Task requirements » Each line from the one containing "right elbow: (414, 406)" through the last line of the records below is to be repeated as written, with nothing added.

[Stored data — start]

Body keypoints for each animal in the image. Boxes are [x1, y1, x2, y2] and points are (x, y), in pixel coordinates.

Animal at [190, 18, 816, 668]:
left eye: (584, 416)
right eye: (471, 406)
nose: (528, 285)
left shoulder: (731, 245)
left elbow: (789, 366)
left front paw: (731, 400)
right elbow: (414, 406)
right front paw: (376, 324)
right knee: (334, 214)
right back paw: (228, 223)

[Stored data — finish]

Exercise output »
right elbow: (414, 406)
right front paw: (376, 324)
right knee: (334, 214)
right back paw: (228, 223)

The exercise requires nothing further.